Since incidents at Three Mile Island, Chernobyl, and Fukushima, many countries have switched from nuclear power to electricity production fired by fossil fuels, despite the environmental consequences of burning fuels such as coal. A new study used data from the United States to analyze the costs and benefits of electricity production from coal-fired versus nuclear sources. The study’s authors conclude that policymakers should look at nuclear power as a low-carbon electricity source, but that utilities will need to have incentives to do so.
The study, by researchers at Carnegie Mellon University (CMU) and the IZA Institute of Labor Economics, appears in Resource and Energy Economics.
“By calculating the economic and environmental costs associated with producing electricity using coal-fired power plants rather than nuclear sources, our study informs the ongoing policy debate about whether to subsidize existing nuclear power generation,” explains Akshaya Jha, assistant professor of economics and public policy at CMU’s Heinz College, who coauthored the study.
Researchers used monthly operations data from the Energy Information Administration on nearly every power plant in the United States from 1970 to 2014 to estimate the extent to which the buildout of nuclear power replaced fossil fuel-fired electricity generation.
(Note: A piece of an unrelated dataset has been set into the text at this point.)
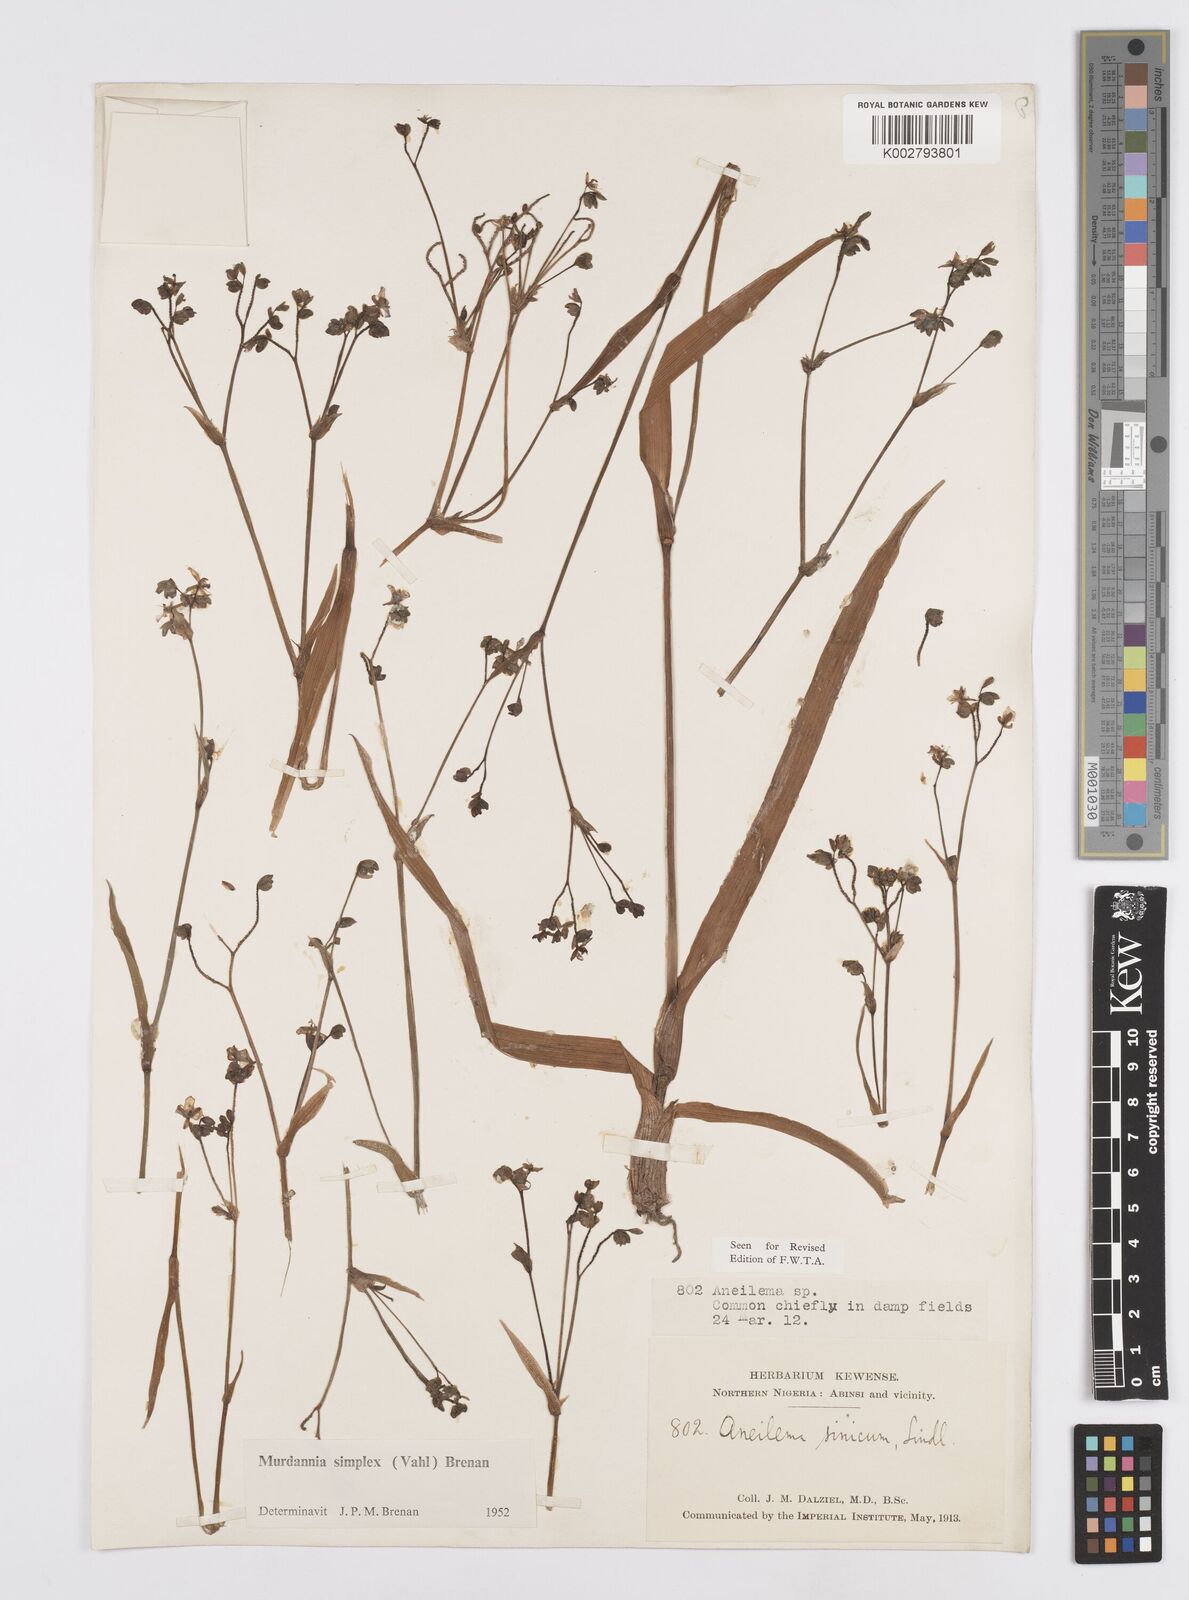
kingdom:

They also estimated the extent to which fossil-fuel power generation increased during unplanned nuclear outages from 1999 to 2014, and they explored why a declining share of U.S. electricity generation came from nuclear sources despite the fact that using conventional fossil fuels resulted in significant increases in air pollution.
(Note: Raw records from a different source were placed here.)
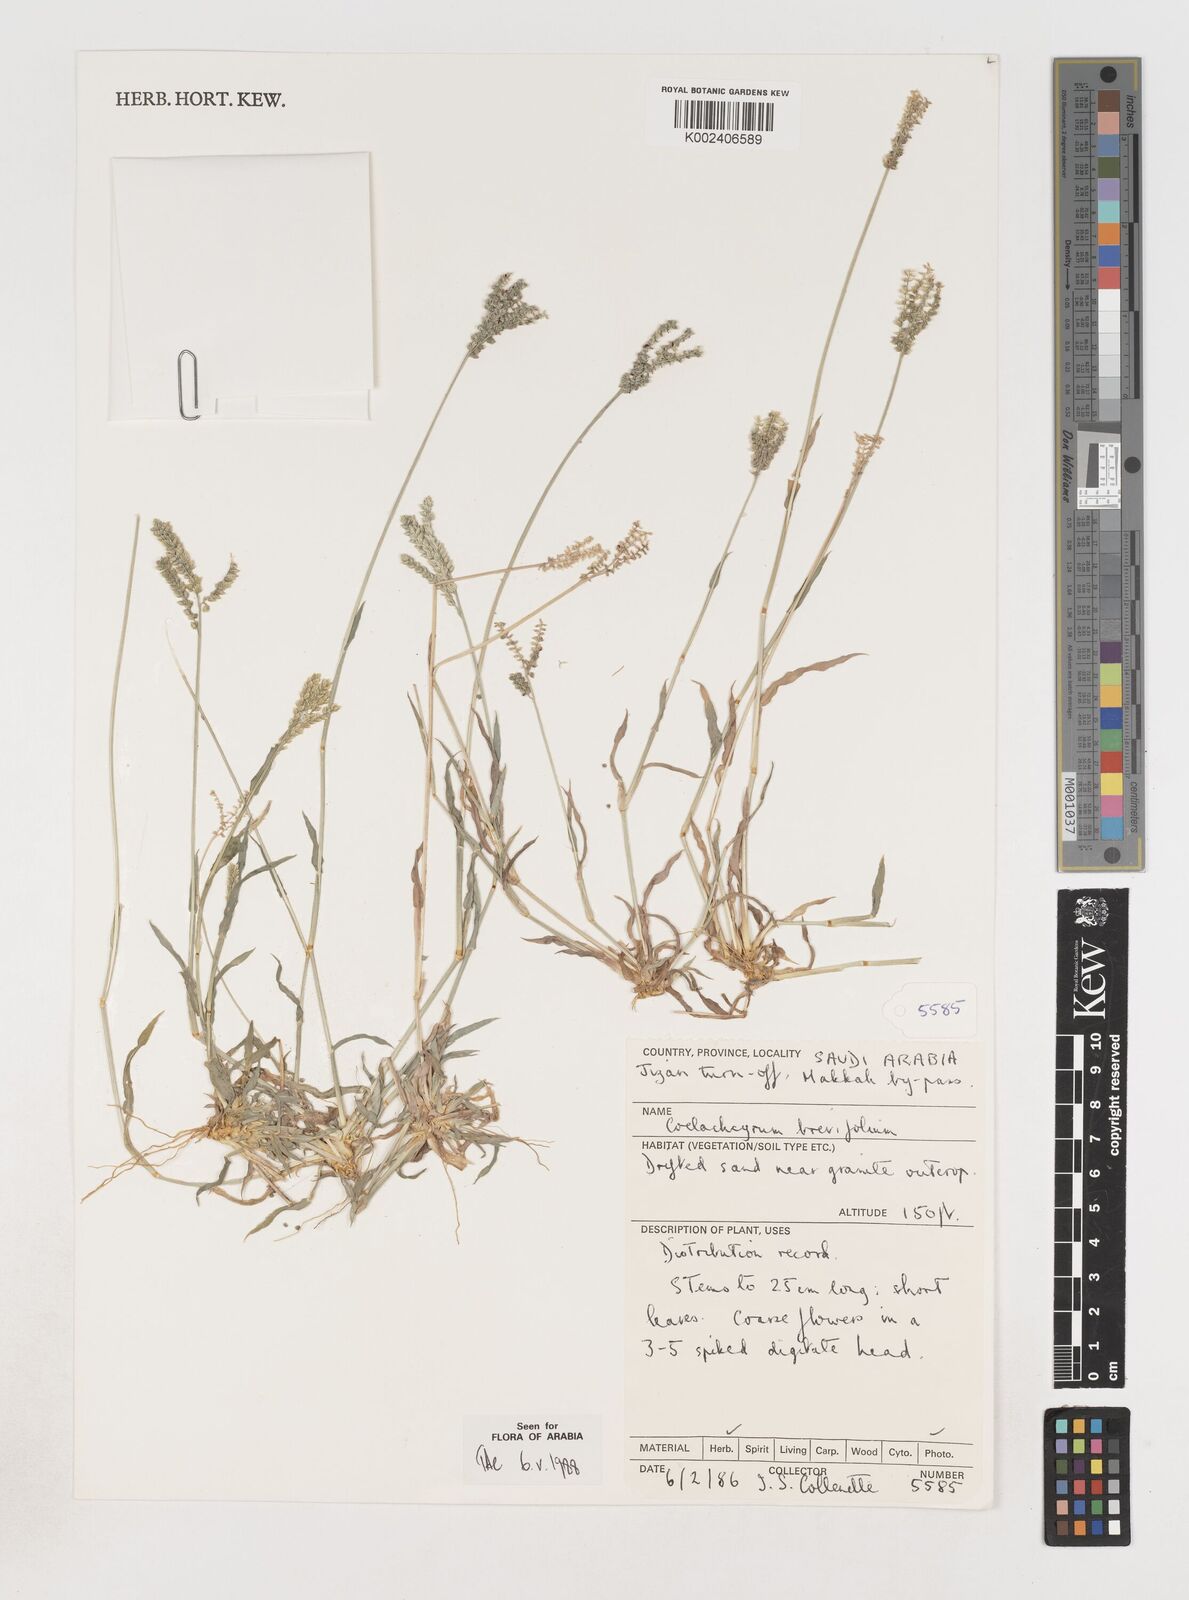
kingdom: Plantae
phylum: Tracheophyta
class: Liliopsida
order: Poales
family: Poaceae
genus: Coelachyrum
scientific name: Coelachyrum brevifolium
The installation of nuclear plants led to an average reduction in monthly coal-fired generation of approximately 200 GWh (gigawatt hours, a unit of energy representing a billion watt hours) in the first year. Solely by displacing the generation of coal-fired electricity, the average opening of a nuclear plant resulted in nearly 2 million metric tons less in carbon dioxide emissions, 5,200 metric tons less of sulfur dioxide, and 2,200 metric tons less of nitrogen oxides in the first year, the researchers concluded.
The study also found that forced outages at nuclear plants led to an increase in monthly coal-fired generation of approximately 200 GWh. Changes due to increased use of natural gas or fuel oil (rather than coal) were neither statistically nor economically significant, the researchers found; this is likely because both nuclear and coal plants are designed to run continuously throughout the year while natural gas plants are more often intended to ramp production up or down quickly to respond to changes in demand.
The production costs per MWh of coal-fired versus nuclear power are similar: Although fuel prices are higher for coal versus nuclear, nuclear power is associated with higher nonfuel operations and maintenance costs. However, burning coal emits substantial quantities of global pollutants that increase climate risk and local pollutants that harm the health of exposed populations. The environmental costs of these emissions are substantial. Consequently, the costs associated with nuclear waste disposal or the expected costs of a nuclear accident (i.e., the probability of an accident multiplied by its costs) would have to be sizable to justify using coal-fired sources rather nuclear sources.
“Based on the results of our study, we think policymakers should consider the benefit of nuclear power generation as a low-carbon source of electricity,” says Edson Severnini, assistant professor of economics and public policy at CMU’s Heinz College, who coauthored the study. “But a substantial amount of regulatory pressure on fossil fuels–for example, in the form of an emissions tax or regional emissions standards–would be needed to provide an incentive for utilities to shift toward increased nuclear generation.”